Leve ao pé da letra as indicações ''aconselhável para maiores de 18 anos'' e ''quadrinhos adultos'', registradas na capa e contracapa do livro-mangá ''Ero-Guro'', uma coletânea de nove histórias nada inocentes de Suehiro Maruo.
O autor é o principal expoente dos quadrinhos underground do Japão. ''Ero-Guro'' é seu segundo título publicado no Brasil o primeiro foi o aclamado ''O Vampiro que Ri'', lançado há pouco mais de 1 ano. Se o cartão de visitas arrebatou os leitores, a nova obra poderá perturbá-los.
Maruo apresenta um rol de perversões sexuais abusando de imagens escatológicas não faltando cenas de coprofilia, canibalismo, incesto, flagelação, gozo com olhos desorbitados e outras depravações. ''Ero-guro'', erótico-grotesco em japonês, é uma das vertentes do hentai, o quadrinho erótico japonês.
O livro compila histórias publicadas originalmente entre 1982 a 1997. Numa das narrativas, inspirada num quadro do pintor surrealista Salvador Dali, um garoto pratica obscenidades com sua avó enquanto seu pai dedica-se ao sadismo desfrutando de crueldade e prazer com a empregada da casa. ''Definitivamente o mundo existe para ser espiado. Participar dele? Nem me passa pela cabeça'' diz um personagem de outra história pautada pelo voyeurismo e por aberrações impublicáveis.

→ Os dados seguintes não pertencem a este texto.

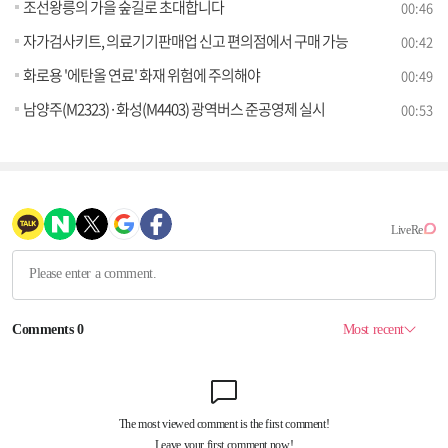
조선왕릉의 가을 숲길로 초대합니다
00:46
자가검사키트, 의료기기판매업 신고 편의점에서 구매 가능
00:42
화로용 '에탄올 연료' 화재 위험에 주의해야
00:49
남양주(M2323)·화성(M4403) 광역버스 준공영제 실시
00:53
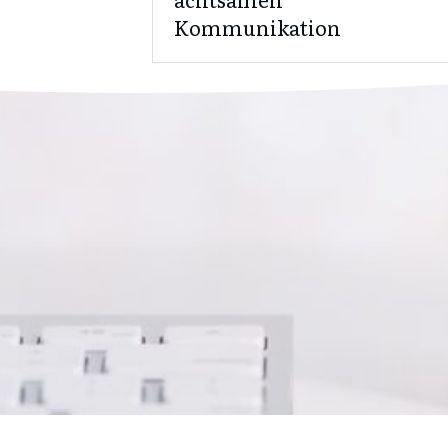
Kommunikation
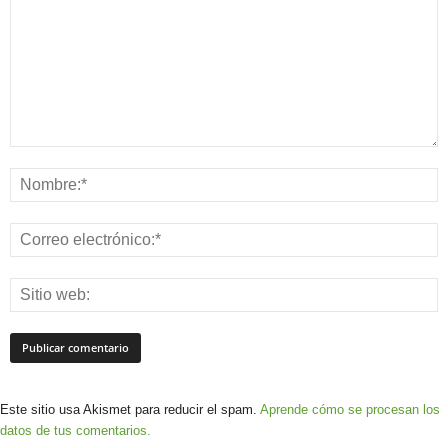
Este sitio usa Akismet para reducir el spam.
Aprende cómo se procesan los
datos de tus comentarios.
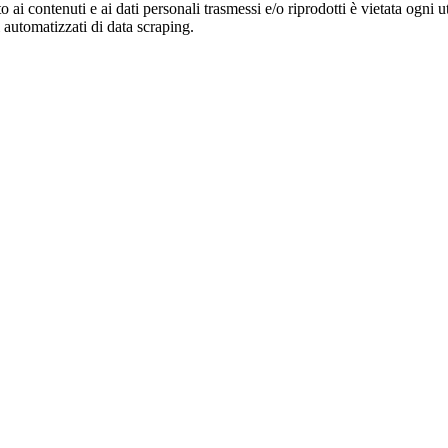
o ai contenuti e ai dati personali trasmessi e/o riprodotti è vietata ogni 
zi automatizzati di data scraping.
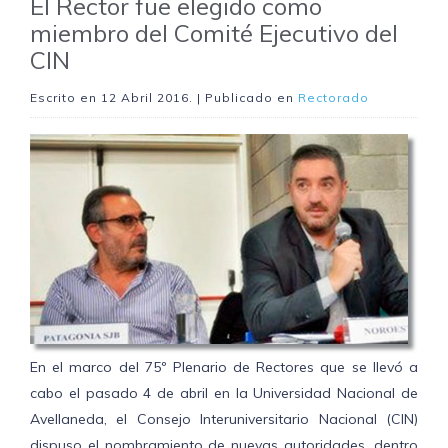
El Rector fue elegido como
miembro del Comité Ejecutivo del
CIN
Escrito en
12 Abril 2016
. | Publicado en
Rectorado
En el marco del 75º Plenario de Rectores que se llevó a
cabo el pasado 4 de abril en la Universidad Nacional de
Avellaneda, el Consejo Interuniversitario Nacional (CIN)
dispuso el nombramiento de nuevas autoridades, dentro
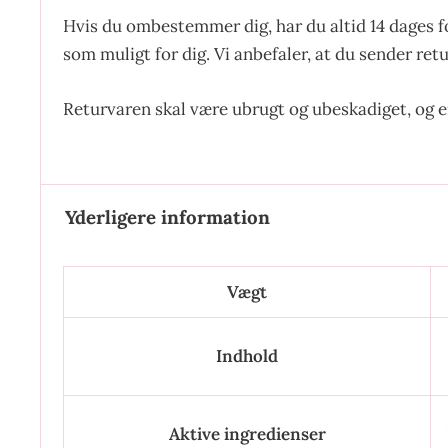
Hvis du ombestemmer dig, har du altid 14 dages f
som muligt for dig. Vi anbefaler, at du sender ret
Returvaren skal være ubrugt og ubeskadiget, og 
Yderligere information
Vægt
Indhold
Aktive ingredienser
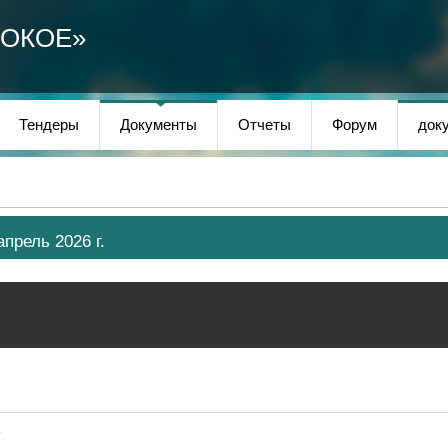
СОКОЕ»
Тендеры
Документы
Отчеты
Форум
док
прель 2026 г.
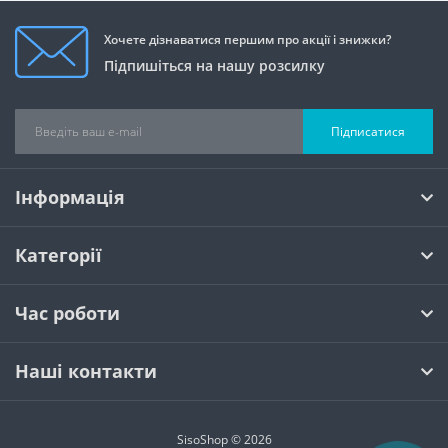
Хочете дізнаватися першим про акції і знижки?
Підпишіться на нашу розсилку
Підписатися
Інформація
Категорії
Час роботи
Наші контакти
SisoShop © 2026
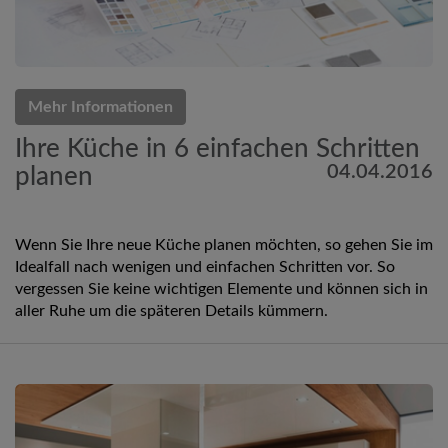
Mehr Informationen
Ihre Küche in 6 einfachen Schritten
04.04.2016
planen
Wenn Sie Ihre neue Küche planen möchten, so gehen Sie im
Idealfall nach wenigen und einfachen Schritten vor. So
vergessen Sie keine wichtigen Elemente und können sich in
aller Ruhe um die späteren Details kümmern.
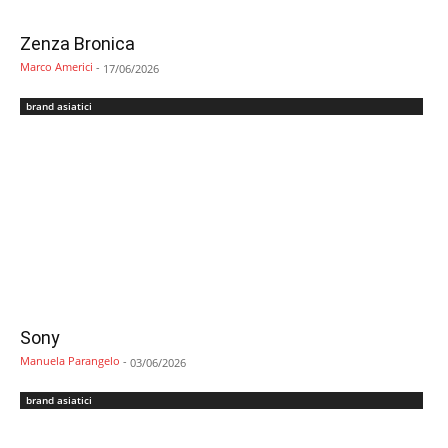
Zenza Bronica
Marco Americi
-
17/06/2026
brand asiatici
Sony
Manuela Parangelo
-
03/06/2026
brand asiatici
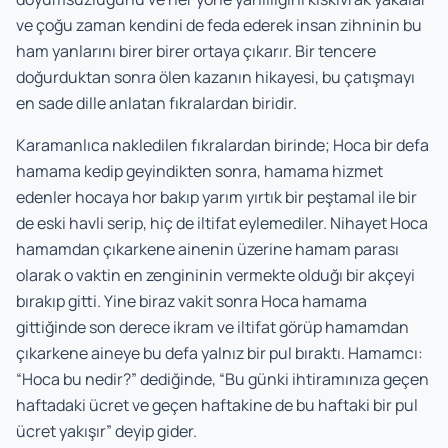
ve çoğu zaman kendini de feda ederek insan zihninin bu
ham yanlarını birer birer ortaya çıkarır. Bir tencere
doğurduktan sonra ölen kazanın hikayesi, bu çatışmayı
en sade dille anlatan fıkralardan biridir.
Karamanlıca nakledilen fıkralardan birinde; Hoca bir defa
hamama kedip geyindikten sonra, hamama hizmet
edenler hocaya hor bakıp yarım yırtık bir peştamal ile bir
de eski havli serip, hiç de iltifat eylemediler. Nihayet Hoca
hamamdan çıkarkene ainenin üzerine hamam parası
olarak o vaktin en zengininin vermekte olduğı bir akçeyi
bırakıp gitti. Yine biraz vakit sonra Hoca hamama
gittiğinde son derece ikram ve iltifat görüp hamamdan
çıkarkene aineye bu defa yalnız bir pul bıraktı. Hamamcı:
“Hoca bu nedir?” dediğinde, “Bu günki ihtiramınıza geçen
haftadaki ücret ve geçen haftakine de bu haftaki bir pul
ücret yakışır” deyip gider.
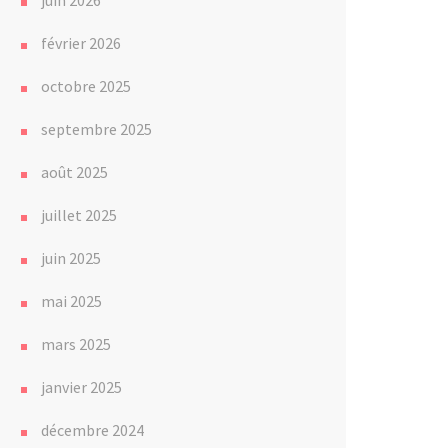
juin 2026
février 2026
octobre 2025
septembre 2025
août 2025
juillet 2025
juin 2025
mai 2025
mars 2025
janvier 2025
décembre 2024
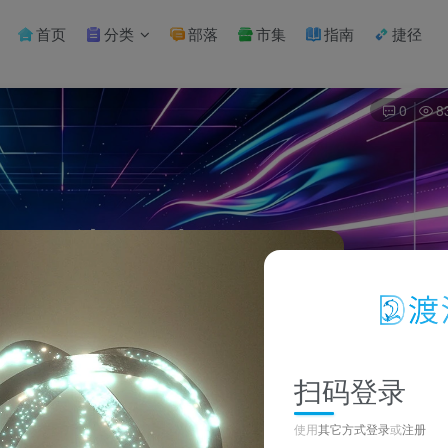
首页
分类
部落
市集
指南
捷径
0
8
扫码登录
使用
其它方式登录
或
注册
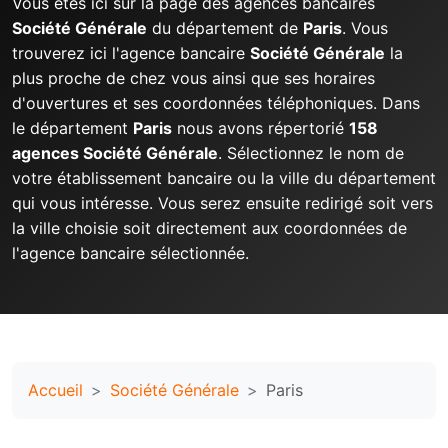
Vous êtes ici sur la page des agences bancaires
Société Générale
du département de
Paris
. Vous
trouverez ici l'agence bancaire
Société Générale
la
plus proche de chez vous ainsi que ses horaires
d'ouvertures et ses coordonnées téléphoniques. Dans
le département
Paris
nous avons répertorié
158
agences Société Générale
. Sélectionnez le nom de
votre établissement bancaire ou la ville du département
qui vous intéresse. Vous serez ensuite redirigé soit vers
la ville choisie soit directement aux coordonnées de
l'agence bancaire sélectionnée.
Accueil
Société Générale
Paris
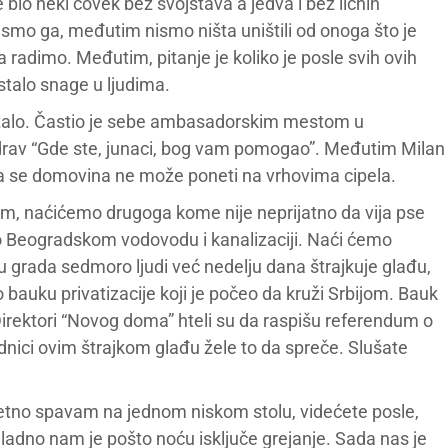
je bio neki čovek bez svojstava a jedva i bez ličnih
i smo ga, međutim nismo ništa uništili od onoga što je
adimo. Međutim, pitanje je koliko je posle svih ovih
stalo snage u ljudima.
stalo. Častio je sebe ambasadorskim mestom u
rav “Gde ste, junaci, bog vam pomogao”. Međutim Milan
 da se domovina ne može poneti na vrhovima cipela.
im, naćićemo drugoga kome nije neprijatno da vija pse
a o Beogradskom vodovodu i kanalizaciji. Naći ćemo
u grada sedmoro ljudi već nedelju dana štrajkuje glađu,
čno bauku privatizacije koji je počeo da kruži Srbijom. Bauk
Direktori “Novog doma” hteli su da raspišu referendum o
radnici ovim štrajkom glađu žele to da spreče. Slušate
etno spavam na jednom niskom stolu, videćete posle,
adno nam je pošto noću isključe grejanje. Sada nas je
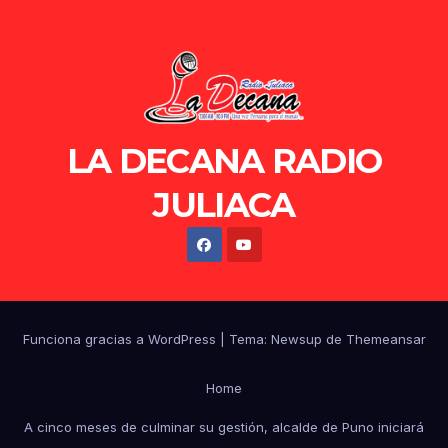
LA DECANA RADIO
JULIACA
Funciona gracias a WordPress
|
Tema: Newsup de
Themeansar
Home
A cinco meses de culminar su gestión, alcalde de Puno iniciará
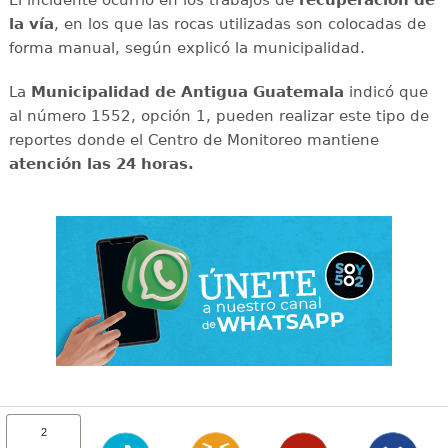
la vía
, en los que las rocas utilizadas son colocadas de
forma manual, según explicó la municipalidad.
La
Municipalidad de Antigua Guatemala
indicó que
al número 1552, opción 1, pueden realizar este tipo de
reportes donde el Centro de Monitoreo mantiene
atención las 24 horas.
2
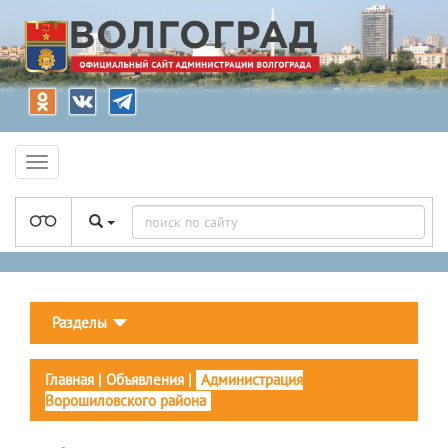
Разделы
Главная
|
Объявления
|
Администрация
Ворошиловского района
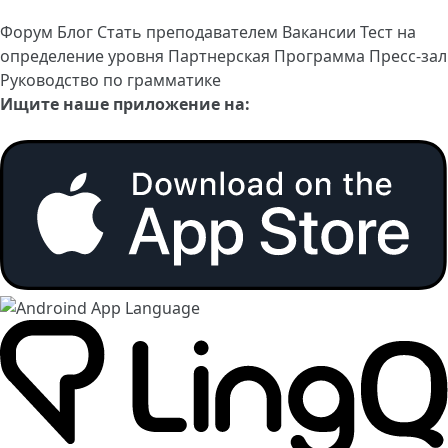
Форум
Блог
Стать преподавателем
Вакансии
Тест на
определение уровня
Партнерская Программа
Пресс-зал
Руководство по грамматике
Ищите наше приложение на:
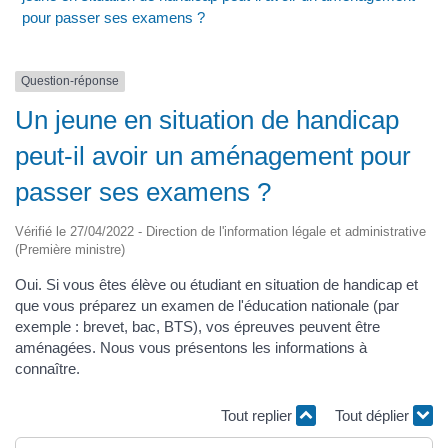
pour passer ses examens ?
Question-réponse
Un jeune en situation de handicap
peut-il avoir un aménagement pour
passer ses examens ?
Vérifié le 27/04/2022 - Direction de l'information légale et administrative
(Première ministre)
Oui. Si vous êtes élève ou étudiant en situation de handicap et
que vous préparez un examen de l'éducation nationale (par
exemple : brevet, bac, BTS), vos épreuves peuvent être
aménagées. Nous vous présentons les informations à
connaître.
Tout replier
Tout déplier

O último episódio é ambientado na Tóquio devastada pela Segunda Guerra, no mesmo verão em que foi preso K, o cínico maníaco sexual que aterrorizou as mulheres da capital japonesa com uma série de crimes de estupro e morte. Neste cenário, uma mulher confunde-se com outras enfrentando a fome, o medo da febre tifóide e a mesma angústia pela espera do marido que foi lutar na guerra.
Ao lado do filho, ela sofre assédio de um sinistro anão, dono de uma barraca de espetinhos e que atua em filmes pornô caseiros. O desfecho trágico e impactante da história ajuda a coroar a trama mais bem resolvida do volume, cujas narrativas escorregam aqui e ali caracterizando-se mais pela violência visual das cenas do que por roteiros bem delineados.
Ilustrando as ''atrocidades'', Maruo cria quadros nada óbvios inserindo figuras misteriosas nas imagens. O traço elegante de seus desenhos já foi descrito pelo Guia del Comic espanhol como de ''uma perfeição quase inumana''. No texto introdutório, o poeta Cláudio Willer abre uma perspectiva menos reducionista de apreciação das ''atrocidades'' cometidas pelo autor.
Informa aos não-iniciados as citações e referências contidas ali a obras de Rimbaud, Salvador Dali e Edgar Allan Poe. Destaca ainda ''a profusão de sugestões remetendo a Georges Bataille, o pensador da transgressão, do erotismo, que se empenhou em mostrar que os extremos se tocam, que o gozo e o prazer, o horror e o erótico, são a mesma coisa''. Bem-vindos ao universo bizarro de Suehiro Maruo.

Serviço:
''Ero-Guro''. Autor: Suehiro Maruo. Lançamento: editora Conrad. Páginas: 224. Preço: R$ 33,00.